Although various digital laws have been enacted, the digital governance architecture continues to have gaps and structural problems. One of the frequent complaints is the uncertainty present in certain legal definitions. The OSA uses vague phrases like prohibited statements that lack clear and exact legal definitions. Law professionals and civil society groups, notably Sri Lanka’s Human Rights Commission, have expressed concern that the unclear phrasing may result in contradictions with constitutional guarantees for free expression. Another difficulty is the technology gap between regulations and today’s digital environment. Whereas the Computer Crimes Act of 2007 was a crucial first step in fighting cybercrime, it was written several years before the increasing popularity of massive database ecosystems, algorithmic moderation and AI-driven harassment.

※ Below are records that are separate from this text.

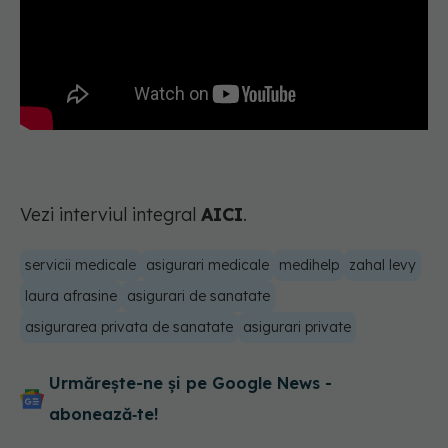
Vezi interviul integral
AICI
.
servicii medicale
asigurari medicale
medihelp
zahal levy
laura afrasine
asigurari de sanatate
asigurarea privata de sanatate
asigurari private
Urmărește-ne și pe Google News -
abonează‑te!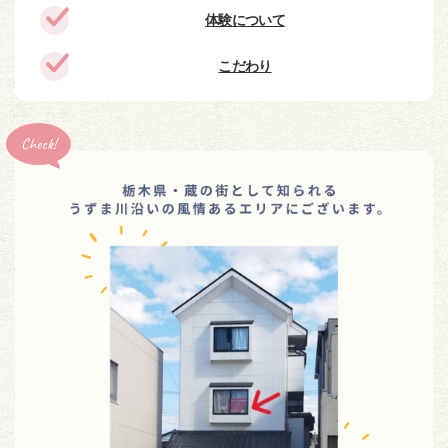
体験について
こだわり
Check!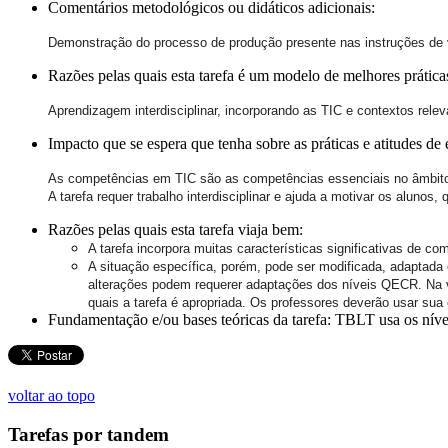
Comentários metodológicos ou didáticos adicionais:
Demonstração do processo de produção presente nas instruções de v
Razões pelas quais esta tarefa é um modelo de melhores prática
Aprendizagem interdisciplinar, incorporando as TIC e contextos rele
Impacto que se espera que tenha sobre as práticas e atitudes de 
As competências em TIC são as competências essenciais no âmbito e
A tarefa requer trabalho interdisciplinar e ajuda a motivar os alunos
Razões pelas quais esta tarefa viaja bem:
A tarefa incorpora muitas características significativas de c
A situação específica, porém, pode ser modificada, adaptada 
alterações podem requerer adaptações dos níveis QECR. Na ve
quais a tarefa é apropriada. Os professores deverão usar sua 
Fundamentação e/ou bases teóricas da tarefa:
TBLT usa os níve
voltar ao topo
Tarefas por tandem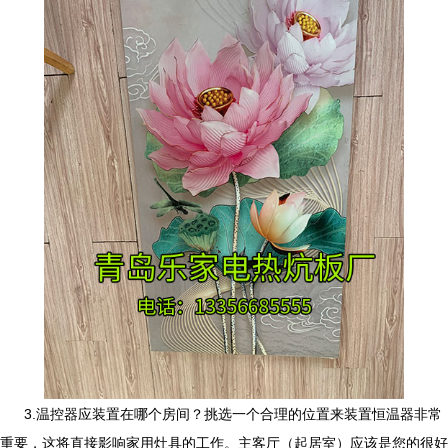
3.
温控器应装置在哪个房间？挑选一个合理的位置来装置恒温器非常
重要，这将直接影响家用灶具的工作。主客厅（起居室）应该是您的很好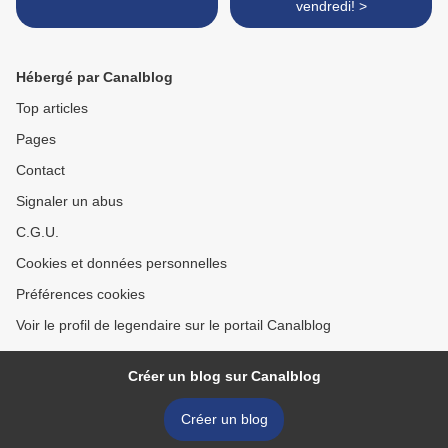
vendredi! >
Hébergé par Canalblog
Top articles
Pages
Contact
Signaler un abus
C.G.U.
Cookies et données personnelles
Préférences cookies
Voir le profil de legendaire sur le portail Canalblog
Créer un blog sur Canalblog
Créer un blog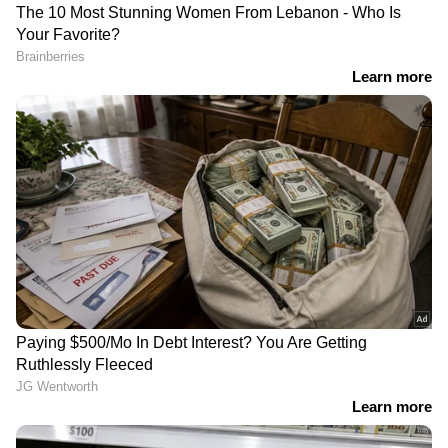
RECOMMENDED STORIES
അതേസമയം സുപ്രം കോടതിയിൽ നിന്ന്
പുറത്തുവരുന്ന മറ്റൊരു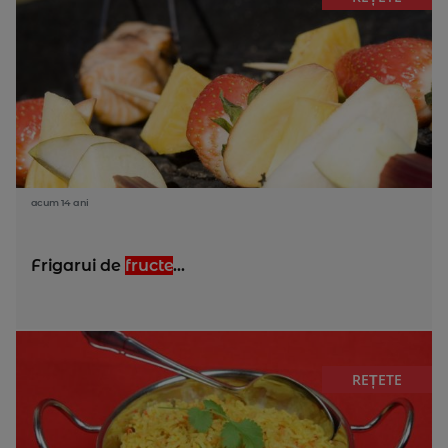
acum 14 ani
Frigarui de
fructe
...
REȚETE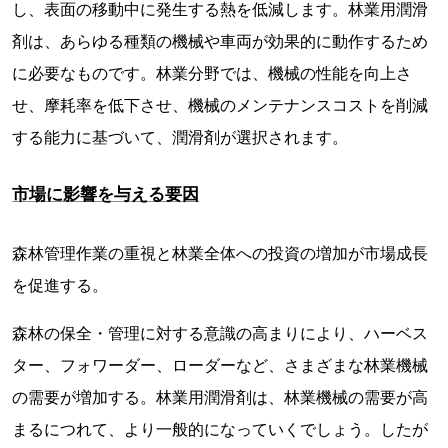
し、表面の移動中に発生する熱を低減します。林業用潤滑
剤は、あらゆる種類の機械や車両が効果的に動作するため
に必要なものです。林業分野では、機械の性能を向上さ
せ、摩耗率を低下させ、機械のメンテナンスコストを削減
する能力に基づいて、潤滑剤が選択されます。
市場に影響を与える要因
森林管理作業の重視と林業全体への投資の増加が市場成長
を促進する。
森林の保全・管理に対する意識の高まりにより、ハーベス
ター、フォワーダー、ローダーなど、さまざまな林業機械
の需要が増加する。林業用潤滑剤は、林業機械の需要が高
まるにつれて、より一般的になっていくでしょう。したが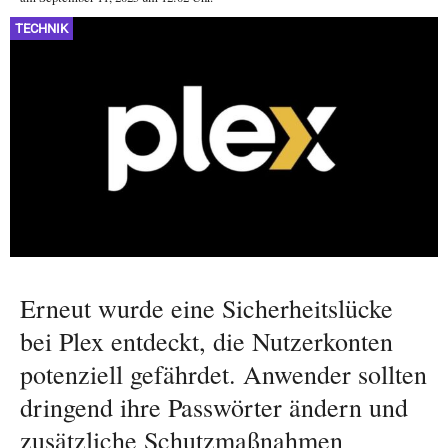
TECHNIK
Erneut wurde eine Sicherheitslücke
bei Plex entdeckt, die Nutzerkonten
potenziell gefährdet. Anwender sollten
dringend ihre Passwörter ändern und
zusätzliche Schutzmaßnahmen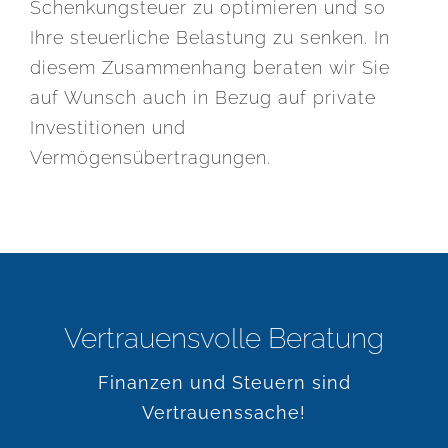
Schenkungsteuer zu optimieren und so
Ihre steuerliche Belastung zu senken. In
diesem Zusammenhang beraten wir Sie
auf Wunsch auch in Bezug auf private
Investitionen und
Vermögensübertragungen.
Vertrauensvolle Beratung
Finanzen und Steuern sind
Vertrauenssache!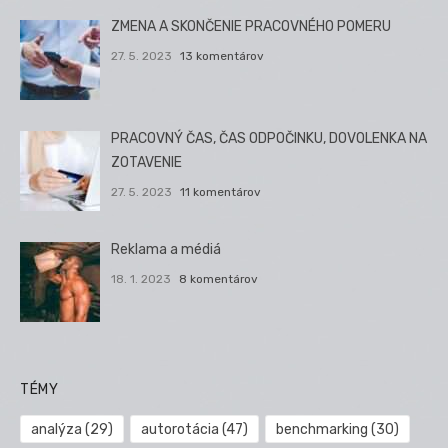
ZMENA A SKONČENIE PRACOVNÉHO POMERU
27. 5. 2023
13 komentárov
PRACOVNÝ ČAS, ČAS ODPOČINKU, DOVOLENKA NA
ZOTAVENIE
27. 5. 2023
11 komentárov
Reklama a médiá
18. 1. 2023
8 komentárov
TÉMY
analýza
(29)
autorotácia
(47)
benchmarking
(30)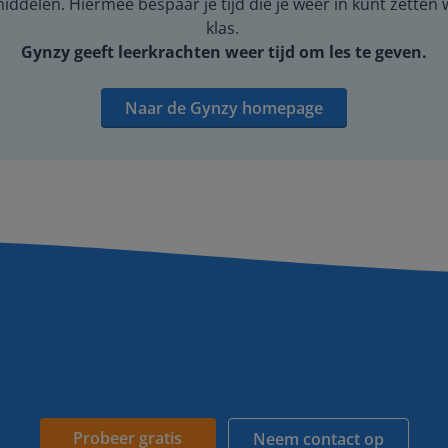
middelen. Hiermee bespaar je tijd die je weer in kunt zetten
klas.
Gynzy geeft leerkrachten weer tijd om les te geven.
Naar de Gynzy homepage
Probeer gratis
Neem contact op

As a result, the law fails to appropriately handle modern risks such as planned privacy breaches, large scale network corruption and cross border data misuse.
In addition to legal definitions and technological limitations, there are concerns about institutional independence and monitoring. The Online Safety Commission founded under the OSA is a body where members are selected by executive authorities, prompting questions about the commission’s ability to maintain neutrality in politically sensitive circumstances. To create a more secure and balanced digital environment, governance must progressively transition away from a paradigm that penalises individual users and towards one that lays greater responsibilities on the business and infrastructure that run these platforms. This involves tightening corporate responsibility standards so that global technology businesses operating in Sri Lanka acquire stronger safeguards including local language moderation, enhanced transparency in automated decision making and safer archiving procedures. Current legislation must be aligned to ensure that separate laws do not mistakenly contradict one another. Certain elements such as those requiring platform login verification may contradict with the privacy by design principals underlined in PDPA.
The digital governance system has arrived at a major crossroad. The country already has several significant legislative foundations, including Computer Crimes Act that addresses cybercrime, the PDPA that governs personal data protection and the OSA that addresses dangerous online content. Unfortunately, having several rules does not guarantee an online environment that is safe if gaps exist among them. True data sovereignty extends beyond hoisting data under national boundaries; it involves a governance framework that protects both citizens and institutions through explicit, balanced and enforceable legislation.
As the technological economy and online community expands, the issue will be to create a framework in which people may participate securely and freely while guaranteeing that the platforms that handle their data remains open, held accountable and subject to effective monitoring.